• [INFORMATION]:
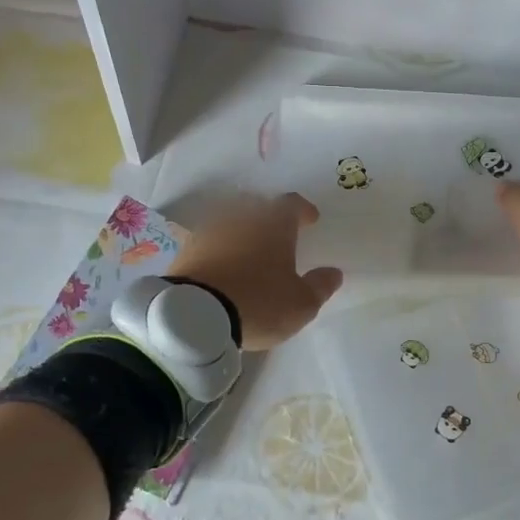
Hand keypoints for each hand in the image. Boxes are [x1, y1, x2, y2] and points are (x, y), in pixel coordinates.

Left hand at [167, 193, 343, 349]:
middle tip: (276, 230)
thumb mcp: (301, 304)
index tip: (310, 219)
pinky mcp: (186, 249)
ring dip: (240, 229)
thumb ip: (320, 286)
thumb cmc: (259, 303)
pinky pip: (208, 240)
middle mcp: (241, 218)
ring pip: (230, 219)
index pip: (291, 204)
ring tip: (247, 248)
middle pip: (257, 204)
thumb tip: (333, 272)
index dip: (303, 210)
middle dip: (268, 214)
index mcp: (274, 224)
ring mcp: (210, 231)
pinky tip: (220, 263)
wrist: (195, 315)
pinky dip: (217, 246)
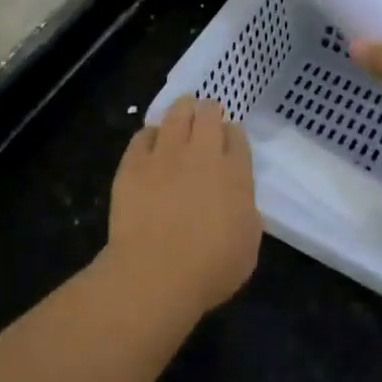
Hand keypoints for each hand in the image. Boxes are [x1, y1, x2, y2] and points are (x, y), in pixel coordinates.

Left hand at [103, 96, 260, 314]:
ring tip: (183, 107)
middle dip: (209, 110)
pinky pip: (143, 135)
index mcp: (235, 174)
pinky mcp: (133, 163)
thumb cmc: (210, 269)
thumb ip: (246, 213)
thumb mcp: (248, 245)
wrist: (156, 273)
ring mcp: (165, 155)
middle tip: (206, 113)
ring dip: (182, 108)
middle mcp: (202, 154)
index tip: (229, 139)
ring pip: (176, 115)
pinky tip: (151, 138)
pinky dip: (150, 133)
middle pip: (208, 115)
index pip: (237, 137)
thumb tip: (237, 200)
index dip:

• [HOW TO COMPLETE THIS TASK]: Every line above with the word "hand" belongs in the answer, copied as written.

• [RESPONSE]:
Hand keypoints for each hand in the image. Boxes are [x1, y1, x2, y2] and points are (x, y), in pixel coordinates.
Left hand at [167, 193, 343, 349]:
Hand keypoints for each hand in the image. Boxes are [x1, y1, x2, y2] and points are (x, y), in pixel coordinates.
Left hand at [103, 96, 260, 314]:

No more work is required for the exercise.